**WORK ORDER**.
Sift the material for lines containing "label", and return them.

**SOURCE INFORMATION**.
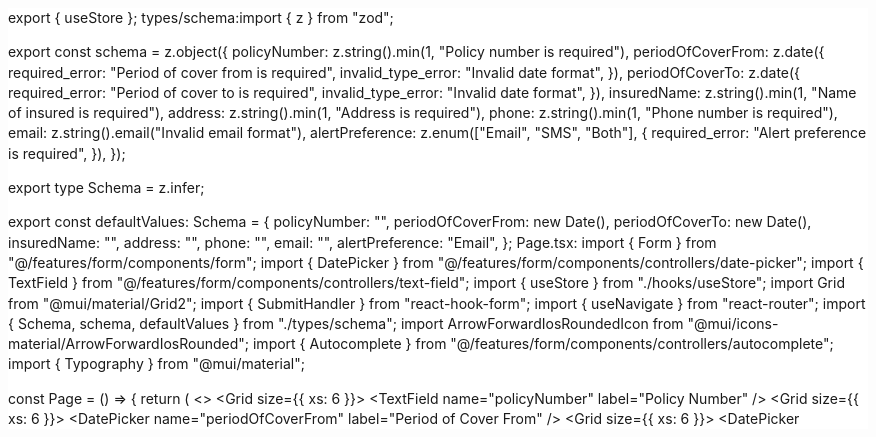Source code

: 
export { useStore };
types/schema:import { z } from "zod";


export const schema = z.object({
  policyNumber: z.string().min(1, "Policy number is required"),
  periodOfCoverFrom: z.date({
    required_error: "Period of cover from is required",
    invalid_type_error: "Invalid date format",
  }),
  periodOfCoverTo: z.date({
    required_error: "Period of cover to is required",
    invalid_type_error: "Invalid date format",
  }),
  insuredName: z.string().min(1, "Name of insured is required"),
  address: z.string().min(1, "Address is required"),
  phone: z.string().min(1, "Phone number is required"),
  email: z.string().email("Invalid email format"),
  alertPreference: z.enum(["Email", "SMS", "Both"], {
    required_error: "Alert preference is required",
  }),
});


export type Schema = z.infer<typeof schema>;


export const defaultValues: Schema = {
  policyNumber: "",
  periodOfCoverFrom: new Date(),
  periodOfCoverTo: new Date(),
  insuredName: "",
  address: "",
  phone: "",
  email: "",
  alertPreference: "Email",
};
Page.tsx:  import { Form } from "@/features/form/components/form";
import { DatePicker } from "@/features/form/components/controllers/date-picker";
import { TextField } from "@/features/form/components/controllers/text-field";
import { useStore } from "./hooks/useStore";
import Grid from "@mui/material/Grid2";
import { SubmitHandler } from "react-hook-form";
import { useNavigate } from "react-router";
import { Schema, schema, defaultValues } from "./types/schema";
import ArrowForwardIosRoundedIcon from "@mui/icons-material/ArrowForwardIosRounded";
import { Autocomplete } from "@/features/form/components/controllers/autocomplete";
import { Typography } from "@mui/material";


const Page = () => {
  return (
    <>
      <Grid size={{ xs: 6 }}>
        <TextField<Schema>
          name="policyNumber"
          label="Policy Number"
        />
      </Grid>
      <Grid size={{ xs: 6 }}>
        <DatePicker<Schema>
          name="periodOfCoverFrom"
          label="Period of Cover From"
        />
      </Grid>
      <Grid size={{ xs: 6 }}>
        <DatePicker<Schema>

**SOLUTION**.
          label="Policy Number"
          label="Period of Cover From"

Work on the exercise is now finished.